Eu já havia comentado neste blog sobre como a agressividade em discussões filosóficas torna o ambiente de cooperação acadêmica impossível. Eu penso que esse problema tem pelo menos duas causas. A primeira delas é a falta de civilidade. Um filósofo pode argumentar de maneira agressiva por falta de educação, pura e simples. A segunda causa é o complexo de querer se impor como melhor do que os outros em tudo, é a síndrome do macho alfa. A única diferença entre ele e alguns machos dominadores de outras espécies é que ao invés de demarcar o seu território com urina, ele o demarca com argumentos, erudição bibliográfica e comentários jocosos. Entre as duas causas, a síndrome do macho alfa me parece muito pior. Embora a grosseria também seja um problema, ela pode ser corrigida com bons modos e não causa tanto mal-estar quando a audiência reconhece que o filósofo não age de modo rude por mal. Até mesmo porque, em certas ocasiões, a atitude de ser curto e grosso não só é justificada como também é necessária. Se alguém pretende publicar um trabalho que não satisfaz exigências mínimas de rigor não temos outra denominação para esse trabalho que não seja a de lixo. Usar eufemismos para não ofender as pessoas nesses casos é desonesto e prejudicial, pois a crítica dura é imperativa para mantermos a salubridade da área. A síndrome do macho alfa, por outro lado, nunca traz benefícios para a área e não é corrigível. Não há qualquer manual de boas maneiras ou advertência ética que possam curar a falta de caráter. O macho alfa simplesmente toma como axiomática a suposição de que o objetivo maior na vida é pisar nos outros e se destacar como o superior. Não podemos fazê-lo mudar de idéia, pois ele pressupõe de maneira circular que todos aceitam o seu objetivo.
(Disponível em: <http://blog.criticanarede.com/2013/03/a-sindrome-do-macho-alfa.html>. Acesso em 16.4.2013, às 8h30).
 
Lembrei-me então de severa crítica que o jurista e empresário Luiz Flávio Gomes fez ao Min. Joaquim Barbosa (Disponível em: <http://www.brasil247.com/pt/247/brasil/98555/Joaquim-Barbosa-salvador-da-p%C3%A1tria-ou-colecionador-de-lamban%C3%A7as.htm>. Acesso em: 16.4.2013, às 9h). O referido Ministro se tem feito merecedor de duras críticas porque não tem se comportado como uma autoridade merecedora de grande respeito, uma vez que não respeita seus pares (lembre-se das ofensas que dirigiu aos Ministros Gilmar Mendes, Marco Aurélio de Mello e Ricardo Lewandowski).
 
O Min. Joaquim Barbosa vem se apresentando como o paladino da moralidade e dá indícios de que deseja galgar novos cargos (agora políticos). Então, pergunto-me:
 
- Será que o povo brasieleiro votará nele nas próximas eleições?
 
 

3 comentários:

Anônimo disse...

O ministro tem uma gama de defeitos, mas se tornou o símbolo da quebra da impunidade estabelecida aos desvios de recursos públicos, de combate a corrupção. Apenas isso, por ser fundamental ao futuro de nossa jovem democracia, atenua suas arrogâncias e nos lembra o velho dito "quem não tem cão caça com gato", pois se não temos um gentleman para isso, abracemos o Dr. Joaquim Barbosa.

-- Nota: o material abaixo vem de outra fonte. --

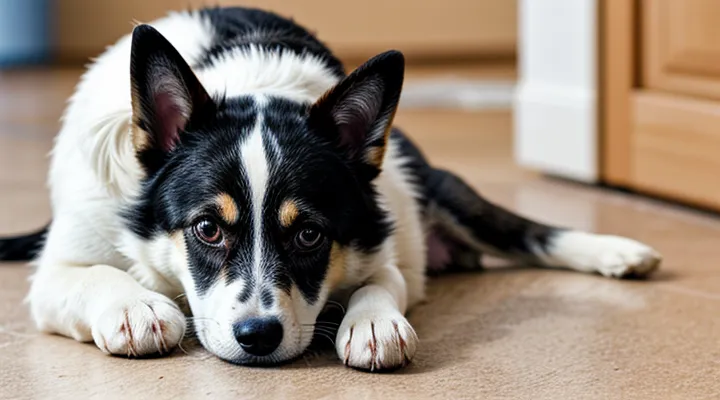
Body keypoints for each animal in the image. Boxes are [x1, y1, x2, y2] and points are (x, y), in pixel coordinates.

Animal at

Sidio Rosa de Mesquita Júnior disse...

Não creio que o velho "slogan" é tão inadequado quanto aceitar o Joaquim Barbosa como se fosse a solução. Ele não tem condições mínimas para se comportar elegantemente perante Chefes de Estado, Ministros e administrados.

Sidio Rosa de Mesquita Júnior disse...
Este comentário foi removido pelo autor.